I have been reading this book “Modern Javascript for the Impatient”, chapter “Object-Oriented Programming”. At the end there is an “Exercise” section. This is a question from it I need help answering:


Harry tries this code to toggle a CSS class when a button is clicked:

const button = document.getElementById('button1')
button.addEventListener('click', function () {
  this.classList.toggle('clicked')
})

It doesn’t work. Why?

Sally, after searching the wisdom of the Internet, suggests:

button.addEventListener('click', event => {
  event.target.classList.toggle('clicked')
})

This works, but Harry feels it is cheating a bit. What if the listener hadn’t produced the button as event.target? Fix the code so that you use neither this nor the event parameter.


  • @Umo
    link
    33 years ago

    Well, you can reuse the reference to your button.

——————————

Actions to take —
1) Answer these from the post on toggling a CSS class:
(a) Which chapter of "Modern Javascript for the Impatient" is the exercise taken from?
(b) What CSS class does Harry's code toggle?
(c) In the fixed version, what two things must the code avoid using?
2) Write a continuation of the post on toggling a CSS class, starting right after its final sentence.

Supplied material —
——————————

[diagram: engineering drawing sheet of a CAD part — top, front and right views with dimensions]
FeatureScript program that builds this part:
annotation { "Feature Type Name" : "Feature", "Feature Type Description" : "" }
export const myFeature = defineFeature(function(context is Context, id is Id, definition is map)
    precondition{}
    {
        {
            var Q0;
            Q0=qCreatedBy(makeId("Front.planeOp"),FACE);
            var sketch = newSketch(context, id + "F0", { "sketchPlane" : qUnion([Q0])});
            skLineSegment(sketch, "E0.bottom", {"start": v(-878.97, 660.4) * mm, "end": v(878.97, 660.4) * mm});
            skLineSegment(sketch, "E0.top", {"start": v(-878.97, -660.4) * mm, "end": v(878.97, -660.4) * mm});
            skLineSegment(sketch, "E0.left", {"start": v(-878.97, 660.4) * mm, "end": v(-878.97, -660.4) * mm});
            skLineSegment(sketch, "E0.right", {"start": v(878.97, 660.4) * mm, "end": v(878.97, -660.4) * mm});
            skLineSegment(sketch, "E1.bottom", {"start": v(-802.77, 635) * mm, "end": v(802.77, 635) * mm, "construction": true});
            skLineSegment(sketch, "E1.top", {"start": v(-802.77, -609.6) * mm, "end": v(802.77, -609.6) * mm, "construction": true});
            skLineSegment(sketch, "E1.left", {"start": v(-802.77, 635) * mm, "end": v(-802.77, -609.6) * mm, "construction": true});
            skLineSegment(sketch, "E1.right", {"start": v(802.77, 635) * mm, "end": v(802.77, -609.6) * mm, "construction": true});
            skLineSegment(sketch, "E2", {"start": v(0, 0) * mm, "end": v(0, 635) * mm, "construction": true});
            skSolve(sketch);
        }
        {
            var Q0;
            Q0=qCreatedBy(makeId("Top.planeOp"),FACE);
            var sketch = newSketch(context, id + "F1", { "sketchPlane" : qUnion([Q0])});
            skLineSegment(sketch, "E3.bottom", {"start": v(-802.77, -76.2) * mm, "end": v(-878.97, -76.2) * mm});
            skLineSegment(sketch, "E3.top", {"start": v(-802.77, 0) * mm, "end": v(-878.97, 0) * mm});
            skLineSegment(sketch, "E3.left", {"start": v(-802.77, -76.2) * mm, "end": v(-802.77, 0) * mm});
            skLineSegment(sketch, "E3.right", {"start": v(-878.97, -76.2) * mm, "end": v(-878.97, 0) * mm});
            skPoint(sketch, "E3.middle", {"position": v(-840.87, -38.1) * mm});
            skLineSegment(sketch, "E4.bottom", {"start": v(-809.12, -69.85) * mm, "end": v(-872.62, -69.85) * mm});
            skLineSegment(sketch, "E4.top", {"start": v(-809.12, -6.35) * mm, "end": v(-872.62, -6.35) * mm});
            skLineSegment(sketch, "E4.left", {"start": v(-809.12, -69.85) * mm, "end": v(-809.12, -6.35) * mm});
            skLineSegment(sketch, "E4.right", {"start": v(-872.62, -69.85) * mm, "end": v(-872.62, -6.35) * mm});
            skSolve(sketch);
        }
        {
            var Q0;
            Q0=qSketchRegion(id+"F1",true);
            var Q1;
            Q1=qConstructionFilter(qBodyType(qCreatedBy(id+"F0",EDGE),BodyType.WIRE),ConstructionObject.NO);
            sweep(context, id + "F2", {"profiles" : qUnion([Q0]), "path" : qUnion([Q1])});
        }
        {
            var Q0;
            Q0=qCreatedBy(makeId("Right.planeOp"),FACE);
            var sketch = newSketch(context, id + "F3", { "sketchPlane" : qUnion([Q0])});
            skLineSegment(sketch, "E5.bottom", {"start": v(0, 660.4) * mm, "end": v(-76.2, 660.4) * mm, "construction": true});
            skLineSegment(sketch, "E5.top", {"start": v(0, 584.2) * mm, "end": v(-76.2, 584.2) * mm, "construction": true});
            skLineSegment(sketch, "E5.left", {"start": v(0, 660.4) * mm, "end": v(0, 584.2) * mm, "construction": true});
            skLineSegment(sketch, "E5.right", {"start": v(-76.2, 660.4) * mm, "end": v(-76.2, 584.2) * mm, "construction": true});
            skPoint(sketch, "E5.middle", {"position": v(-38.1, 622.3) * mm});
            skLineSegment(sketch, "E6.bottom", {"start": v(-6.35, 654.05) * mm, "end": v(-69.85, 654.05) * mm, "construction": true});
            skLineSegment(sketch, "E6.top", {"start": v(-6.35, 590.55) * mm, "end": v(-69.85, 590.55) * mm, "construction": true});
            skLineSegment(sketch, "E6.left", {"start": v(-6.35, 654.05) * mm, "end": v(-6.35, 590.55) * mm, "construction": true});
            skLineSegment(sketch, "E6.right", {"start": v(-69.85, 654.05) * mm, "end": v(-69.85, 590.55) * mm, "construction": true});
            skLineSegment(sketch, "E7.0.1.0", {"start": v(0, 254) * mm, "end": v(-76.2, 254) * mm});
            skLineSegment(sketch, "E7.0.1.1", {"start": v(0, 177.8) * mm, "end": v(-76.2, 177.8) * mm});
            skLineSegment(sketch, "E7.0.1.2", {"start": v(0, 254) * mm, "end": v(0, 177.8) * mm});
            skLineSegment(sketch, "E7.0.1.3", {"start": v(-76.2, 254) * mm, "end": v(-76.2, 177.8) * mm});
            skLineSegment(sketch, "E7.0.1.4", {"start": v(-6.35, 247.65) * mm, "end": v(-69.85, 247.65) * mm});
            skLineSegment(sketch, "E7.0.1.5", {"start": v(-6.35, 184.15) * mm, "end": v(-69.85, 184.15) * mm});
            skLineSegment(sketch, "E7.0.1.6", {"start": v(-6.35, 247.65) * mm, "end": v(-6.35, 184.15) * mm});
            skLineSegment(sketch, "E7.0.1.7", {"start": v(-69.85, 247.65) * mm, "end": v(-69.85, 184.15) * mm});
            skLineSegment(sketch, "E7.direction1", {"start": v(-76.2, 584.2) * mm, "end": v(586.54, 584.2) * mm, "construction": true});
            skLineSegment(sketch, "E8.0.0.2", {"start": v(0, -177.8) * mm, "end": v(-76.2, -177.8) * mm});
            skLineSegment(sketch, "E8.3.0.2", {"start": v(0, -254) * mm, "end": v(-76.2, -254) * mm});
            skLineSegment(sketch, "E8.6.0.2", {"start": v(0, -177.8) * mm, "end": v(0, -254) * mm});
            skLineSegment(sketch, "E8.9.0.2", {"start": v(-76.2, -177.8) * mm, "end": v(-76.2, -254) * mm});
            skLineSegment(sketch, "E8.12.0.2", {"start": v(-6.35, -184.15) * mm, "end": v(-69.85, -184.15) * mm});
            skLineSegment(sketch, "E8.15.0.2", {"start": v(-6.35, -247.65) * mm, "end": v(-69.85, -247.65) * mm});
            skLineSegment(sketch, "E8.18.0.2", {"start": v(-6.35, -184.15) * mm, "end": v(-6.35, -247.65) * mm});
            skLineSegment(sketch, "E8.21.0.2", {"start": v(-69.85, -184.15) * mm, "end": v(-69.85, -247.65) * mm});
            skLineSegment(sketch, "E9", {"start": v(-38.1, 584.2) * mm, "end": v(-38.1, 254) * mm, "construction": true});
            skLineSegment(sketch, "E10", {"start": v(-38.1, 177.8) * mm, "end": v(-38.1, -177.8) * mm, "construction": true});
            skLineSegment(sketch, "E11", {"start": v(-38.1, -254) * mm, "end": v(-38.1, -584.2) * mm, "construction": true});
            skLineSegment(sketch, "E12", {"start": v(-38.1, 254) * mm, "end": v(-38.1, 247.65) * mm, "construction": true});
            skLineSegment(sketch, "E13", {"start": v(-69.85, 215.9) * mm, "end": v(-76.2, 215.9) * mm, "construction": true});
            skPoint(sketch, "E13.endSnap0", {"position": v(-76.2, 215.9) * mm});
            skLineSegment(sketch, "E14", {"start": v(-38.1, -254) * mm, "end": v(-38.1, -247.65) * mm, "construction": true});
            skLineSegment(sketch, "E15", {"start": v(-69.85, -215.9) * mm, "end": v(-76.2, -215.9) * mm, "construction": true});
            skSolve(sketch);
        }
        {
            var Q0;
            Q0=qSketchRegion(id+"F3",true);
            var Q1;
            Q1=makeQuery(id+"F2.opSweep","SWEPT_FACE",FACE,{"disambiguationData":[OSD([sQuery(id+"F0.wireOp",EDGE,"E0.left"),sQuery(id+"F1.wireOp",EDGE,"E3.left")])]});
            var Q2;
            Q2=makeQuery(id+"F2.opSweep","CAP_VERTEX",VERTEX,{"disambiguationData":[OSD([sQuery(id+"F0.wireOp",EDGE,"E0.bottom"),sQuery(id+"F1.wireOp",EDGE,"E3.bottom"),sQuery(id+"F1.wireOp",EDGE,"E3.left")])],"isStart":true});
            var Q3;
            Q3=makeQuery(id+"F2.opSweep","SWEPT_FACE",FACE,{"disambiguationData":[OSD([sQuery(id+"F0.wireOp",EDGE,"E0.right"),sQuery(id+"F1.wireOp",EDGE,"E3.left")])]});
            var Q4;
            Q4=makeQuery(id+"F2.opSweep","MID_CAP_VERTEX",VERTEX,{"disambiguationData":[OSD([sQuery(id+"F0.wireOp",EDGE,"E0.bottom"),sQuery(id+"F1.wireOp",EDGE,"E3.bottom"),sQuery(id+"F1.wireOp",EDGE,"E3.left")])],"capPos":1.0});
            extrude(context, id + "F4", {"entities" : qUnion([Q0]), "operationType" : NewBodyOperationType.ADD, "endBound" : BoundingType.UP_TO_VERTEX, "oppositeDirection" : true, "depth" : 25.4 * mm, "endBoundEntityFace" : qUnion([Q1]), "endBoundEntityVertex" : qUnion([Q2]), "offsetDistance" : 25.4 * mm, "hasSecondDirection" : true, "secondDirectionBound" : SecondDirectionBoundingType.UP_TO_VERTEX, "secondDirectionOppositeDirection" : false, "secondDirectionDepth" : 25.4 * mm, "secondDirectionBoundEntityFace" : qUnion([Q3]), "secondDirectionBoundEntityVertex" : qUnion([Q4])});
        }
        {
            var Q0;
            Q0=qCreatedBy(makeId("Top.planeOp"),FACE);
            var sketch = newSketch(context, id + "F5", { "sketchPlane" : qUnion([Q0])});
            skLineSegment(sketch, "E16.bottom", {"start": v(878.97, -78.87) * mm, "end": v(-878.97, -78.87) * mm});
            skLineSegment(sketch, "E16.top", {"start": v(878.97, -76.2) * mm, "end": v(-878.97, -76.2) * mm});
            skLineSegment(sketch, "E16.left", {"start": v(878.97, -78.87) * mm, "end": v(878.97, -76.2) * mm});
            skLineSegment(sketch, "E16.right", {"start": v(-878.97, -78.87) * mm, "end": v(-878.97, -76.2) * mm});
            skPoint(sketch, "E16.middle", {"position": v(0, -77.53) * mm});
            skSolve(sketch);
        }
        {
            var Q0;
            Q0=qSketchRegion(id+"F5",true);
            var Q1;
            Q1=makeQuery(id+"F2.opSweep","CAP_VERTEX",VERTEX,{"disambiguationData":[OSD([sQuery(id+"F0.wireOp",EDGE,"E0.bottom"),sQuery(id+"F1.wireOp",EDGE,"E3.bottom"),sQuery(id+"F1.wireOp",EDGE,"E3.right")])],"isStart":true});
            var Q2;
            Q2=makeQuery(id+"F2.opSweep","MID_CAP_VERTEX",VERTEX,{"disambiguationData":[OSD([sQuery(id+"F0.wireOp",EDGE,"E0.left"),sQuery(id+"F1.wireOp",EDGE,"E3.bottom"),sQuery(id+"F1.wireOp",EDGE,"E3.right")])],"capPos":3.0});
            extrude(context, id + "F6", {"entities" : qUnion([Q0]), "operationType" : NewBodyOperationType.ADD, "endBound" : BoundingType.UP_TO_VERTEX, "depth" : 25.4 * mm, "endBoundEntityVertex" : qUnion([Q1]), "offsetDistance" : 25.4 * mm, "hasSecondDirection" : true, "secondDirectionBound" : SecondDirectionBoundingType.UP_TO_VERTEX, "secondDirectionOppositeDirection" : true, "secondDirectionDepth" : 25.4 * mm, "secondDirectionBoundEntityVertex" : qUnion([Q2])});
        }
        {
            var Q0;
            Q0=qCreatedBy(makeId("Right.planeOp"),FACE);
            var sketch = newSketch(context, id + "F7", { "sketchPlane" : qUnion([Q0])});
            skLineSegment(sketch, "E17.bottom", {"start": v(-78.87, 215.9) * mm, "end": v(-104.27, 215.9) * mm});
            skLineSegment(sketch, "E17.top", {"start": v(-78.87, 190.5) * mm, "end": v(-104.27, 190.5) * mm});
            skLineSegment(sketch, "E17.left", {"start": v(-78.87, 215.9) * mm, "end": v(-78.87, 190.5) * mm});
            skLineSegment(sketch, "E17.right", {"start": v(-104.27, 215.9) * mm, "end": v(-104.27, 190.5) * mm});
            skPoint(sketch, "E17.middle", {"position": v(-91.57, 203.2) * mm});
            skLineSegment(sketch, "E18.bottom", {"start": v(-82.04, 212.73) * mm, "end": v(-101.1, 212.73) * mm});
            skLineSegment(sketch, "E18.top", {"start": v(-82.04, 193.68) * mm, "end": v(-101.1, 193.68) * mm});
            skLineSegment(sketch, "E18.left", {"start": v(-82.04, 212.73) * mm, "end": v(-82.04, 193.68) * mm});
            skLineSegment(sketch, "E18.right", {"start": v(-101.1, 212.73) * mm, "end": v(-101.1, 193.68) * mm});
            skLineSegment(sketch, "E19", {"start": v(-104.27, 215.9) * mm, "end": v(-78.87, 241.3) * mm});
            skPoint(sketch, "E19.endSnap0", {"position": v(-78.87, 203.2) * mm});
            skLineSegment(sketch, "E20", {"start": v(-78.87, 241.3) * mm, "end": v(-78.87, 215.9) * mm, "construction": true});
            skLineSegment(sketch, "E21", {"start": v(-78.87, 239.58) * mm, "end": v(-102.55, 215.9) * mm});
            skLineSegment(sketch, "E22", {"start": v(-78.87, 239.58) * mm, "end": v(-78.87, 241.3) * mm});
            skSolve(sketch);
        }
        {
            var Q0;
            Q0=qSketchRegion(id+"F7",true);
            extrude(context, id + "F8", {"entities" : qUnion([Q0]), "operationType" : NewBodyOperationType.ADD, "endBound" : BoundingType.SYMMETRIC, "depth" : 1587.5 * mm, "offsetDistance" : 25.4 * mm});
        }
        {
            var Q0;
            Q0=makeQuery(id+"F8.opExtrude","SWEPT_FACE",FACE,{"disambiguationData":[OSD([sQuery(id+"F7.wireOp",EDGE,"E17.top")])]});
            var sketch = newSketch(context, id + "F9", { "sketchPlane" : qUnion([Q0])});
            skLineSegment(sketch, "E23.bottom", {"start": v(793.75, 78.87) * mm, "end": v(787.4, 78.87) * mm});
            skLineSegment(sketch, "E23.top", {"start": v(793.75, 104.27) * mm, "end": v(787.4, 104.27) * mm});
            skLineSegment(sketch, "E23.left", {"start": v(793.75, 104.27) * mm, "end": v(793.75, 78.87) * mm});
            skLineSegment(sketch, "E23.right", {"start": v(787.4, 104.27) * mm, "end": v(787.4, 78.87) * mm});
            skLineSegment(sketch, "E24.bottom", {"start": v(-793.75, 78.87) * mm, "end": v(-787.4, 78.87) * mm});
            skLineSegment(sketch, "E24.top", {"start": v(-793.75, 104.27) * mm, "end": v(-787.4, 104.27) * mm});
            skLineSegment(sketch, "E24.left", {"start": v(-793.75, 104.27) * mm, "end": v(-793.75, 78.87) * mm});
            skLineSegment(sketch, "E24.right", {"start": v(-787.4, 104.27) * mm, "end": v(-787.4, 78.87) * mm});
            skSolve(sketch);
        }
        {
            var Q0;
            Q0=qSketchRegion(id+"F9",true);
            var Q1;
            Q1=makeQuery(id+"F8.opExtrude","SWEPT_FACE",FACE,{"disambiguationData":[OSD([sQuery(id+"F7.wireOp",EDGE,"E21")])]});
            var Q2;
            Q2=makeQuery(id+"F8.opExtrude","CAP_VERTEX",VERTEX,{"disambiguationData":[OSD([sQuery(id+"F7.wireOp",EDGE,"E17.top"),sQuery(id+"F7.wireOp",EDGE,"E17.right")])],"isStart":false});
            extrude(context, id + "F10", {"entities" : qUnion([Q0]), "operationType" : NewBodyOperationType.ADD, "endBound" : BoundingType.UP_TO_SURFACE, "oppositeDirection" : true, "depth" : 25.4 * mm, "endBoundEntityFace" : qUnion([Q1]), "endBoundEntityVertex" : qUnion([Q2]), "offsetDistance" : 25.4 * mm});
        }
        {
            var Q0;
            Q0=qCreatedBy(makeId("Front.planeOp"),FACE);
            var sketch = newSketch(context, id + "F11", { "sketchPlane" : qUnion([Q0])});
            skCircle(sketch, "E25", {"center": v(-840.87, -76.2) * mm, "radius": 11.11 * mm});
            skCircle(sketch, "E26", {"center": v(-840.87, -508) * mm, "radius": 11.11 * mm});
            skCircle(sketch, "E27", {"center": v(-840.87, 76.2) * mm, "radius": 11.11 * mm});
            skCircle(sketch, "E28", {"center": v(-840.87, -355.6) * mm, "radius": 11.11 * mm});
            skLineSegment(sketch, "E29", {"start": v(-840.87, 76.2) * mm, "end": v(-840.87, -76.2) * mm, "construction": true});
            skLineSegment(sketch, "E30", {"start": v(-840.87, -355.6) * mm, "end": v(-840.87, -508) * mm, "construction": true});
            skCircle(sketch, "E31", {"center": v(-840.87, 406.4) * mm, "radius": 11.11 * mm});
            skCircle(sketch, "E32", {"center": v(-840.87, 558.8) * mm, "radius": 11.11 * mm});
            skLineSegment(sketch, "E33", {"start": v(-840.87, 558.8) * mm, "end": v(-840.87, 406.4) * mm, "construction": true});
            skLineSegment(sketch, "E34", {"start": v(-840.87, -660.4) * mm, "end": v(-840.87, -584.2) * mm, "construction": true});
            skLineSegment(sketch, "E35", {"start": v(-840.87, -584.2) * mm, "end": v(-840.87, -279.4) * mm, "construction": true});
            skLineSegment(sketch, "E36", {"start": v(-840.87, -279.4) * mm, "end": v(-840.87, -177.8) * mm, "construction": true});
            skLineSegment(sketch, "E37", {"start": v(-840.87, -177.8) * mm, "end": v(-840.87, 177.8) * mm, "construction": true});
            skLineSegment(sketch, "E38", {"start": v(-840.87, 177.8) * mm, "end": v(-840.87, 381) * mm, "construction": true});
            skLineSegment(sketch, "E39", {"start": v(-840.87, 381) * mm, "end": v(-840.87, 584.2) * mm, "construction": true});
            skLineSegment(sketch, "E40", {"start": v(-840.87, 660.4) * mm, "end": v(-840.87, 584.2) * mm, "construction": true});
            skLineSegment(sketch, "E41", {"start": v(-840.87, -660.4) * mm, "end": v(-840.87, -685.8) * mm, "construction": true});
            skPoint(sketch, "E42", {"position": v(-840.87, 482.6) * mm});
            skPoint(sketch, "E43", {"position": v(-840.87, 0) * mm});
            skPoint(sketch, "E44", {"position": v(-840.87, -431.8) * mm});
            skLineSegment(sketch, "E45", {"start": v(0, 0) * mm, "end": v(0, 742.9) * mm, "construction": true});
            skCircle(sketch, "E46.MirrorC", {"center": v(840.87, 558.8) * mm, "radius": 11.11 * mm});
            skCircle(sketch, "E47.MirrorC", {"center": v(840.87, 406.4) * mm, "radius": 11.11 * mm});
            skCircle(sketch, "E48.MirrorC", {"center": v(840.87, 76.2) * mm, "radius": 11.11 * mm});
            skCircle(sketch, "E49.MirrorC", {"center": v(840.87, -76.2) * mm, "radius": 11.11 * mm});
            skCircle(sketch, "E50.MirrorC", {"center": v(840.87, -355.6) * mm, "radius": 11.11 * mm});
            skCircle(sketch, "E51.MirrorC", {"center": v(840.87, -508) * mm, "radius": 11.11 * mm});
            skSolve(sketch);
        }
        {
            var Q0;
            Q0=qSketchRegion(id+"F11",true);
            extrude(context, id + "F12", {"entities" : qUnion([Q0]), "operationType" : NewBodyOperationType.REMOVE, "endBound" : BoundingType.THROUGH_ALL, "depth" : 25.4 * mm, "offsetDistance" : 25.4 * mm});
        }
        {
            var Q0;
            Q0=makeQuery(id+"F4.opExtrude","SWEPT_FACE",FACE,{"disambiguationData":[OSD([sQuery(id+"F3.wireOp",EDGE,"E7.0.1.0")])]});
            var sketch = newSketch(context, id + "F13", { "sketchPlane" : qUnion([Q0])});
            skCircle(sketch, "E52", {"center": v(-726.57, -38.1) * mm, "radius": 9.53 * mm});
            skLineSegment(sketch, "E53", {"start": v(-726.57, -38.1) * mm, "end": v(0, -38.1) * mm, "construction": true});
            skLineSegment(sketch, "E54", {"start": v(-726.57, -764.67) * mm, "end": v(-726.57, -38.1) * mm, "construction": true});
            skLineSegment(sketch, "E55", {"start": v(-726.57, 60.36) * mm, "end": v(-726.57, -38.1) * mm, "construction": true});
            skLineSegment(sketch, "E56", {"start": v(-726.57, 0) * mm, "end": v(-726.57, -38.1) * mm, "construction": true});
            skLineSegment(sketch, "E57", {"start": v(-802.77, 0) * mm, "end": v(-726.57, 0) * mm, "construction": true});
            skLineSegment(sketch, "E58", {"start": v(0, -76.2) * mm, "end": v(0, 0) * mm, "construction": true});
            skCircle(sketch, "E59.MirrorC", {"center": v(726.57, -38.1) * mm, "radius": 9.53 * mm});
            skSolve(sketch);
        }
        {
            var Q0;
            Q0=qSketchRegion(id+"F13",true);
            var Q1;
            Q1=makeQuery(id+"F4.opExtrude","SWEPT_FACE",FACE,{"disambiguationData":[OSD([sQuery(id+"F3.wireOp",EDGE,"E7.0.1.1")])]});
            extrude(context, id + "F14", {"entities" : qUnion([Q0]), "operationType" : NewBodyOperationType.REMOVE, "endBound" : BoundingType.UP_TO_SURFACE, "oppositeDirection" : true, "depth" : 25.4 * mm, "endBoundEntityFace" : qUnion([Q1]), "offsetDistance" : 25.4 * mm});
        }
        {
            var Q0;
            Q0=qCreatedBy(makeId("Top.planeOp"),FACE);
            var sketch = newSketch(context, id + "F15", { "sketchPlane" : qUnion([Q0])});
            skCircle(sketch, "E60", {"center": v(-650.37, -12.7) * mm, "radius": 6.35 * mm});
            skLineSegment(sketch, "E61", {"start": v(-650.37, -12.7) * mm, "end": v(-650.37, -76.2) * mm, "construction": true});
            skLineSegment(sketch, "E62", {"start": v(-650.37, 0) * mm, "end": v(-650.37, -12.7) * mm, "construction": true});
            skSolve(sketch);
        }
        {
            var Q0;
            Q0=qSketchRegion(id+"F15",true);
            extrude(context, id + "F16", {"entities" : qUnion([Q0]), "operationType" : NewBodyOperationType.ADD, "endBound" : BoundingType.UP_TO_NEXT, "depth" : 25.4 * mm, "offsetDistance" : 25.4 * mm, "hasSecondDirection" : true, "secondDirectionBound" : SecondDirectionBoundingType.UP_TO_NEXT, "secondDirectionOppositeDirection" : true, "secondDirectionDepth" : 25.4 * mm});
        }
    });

——————————

Task results —
1)
(a) "Object-Oriented Programming"
(b) 'clicked'
(c) this and the event parameter

2)
    button.addEventListener('click', function () {
      button.classList.toggle('clicked')
    })
    

    But I’m not sure that this is the expectet answer. I also don’t understand why event.target should be discouraged.

    • @2br02bOP
      link
      13 years ago

      Maybe the clue is in this question:

      This works, but Harry feels it is cheating a bit.

      What if the listener hadn’t produced the button as event.target?

      Is there a situation where listener wouldn’t produce the button as event.target? How is this cheating?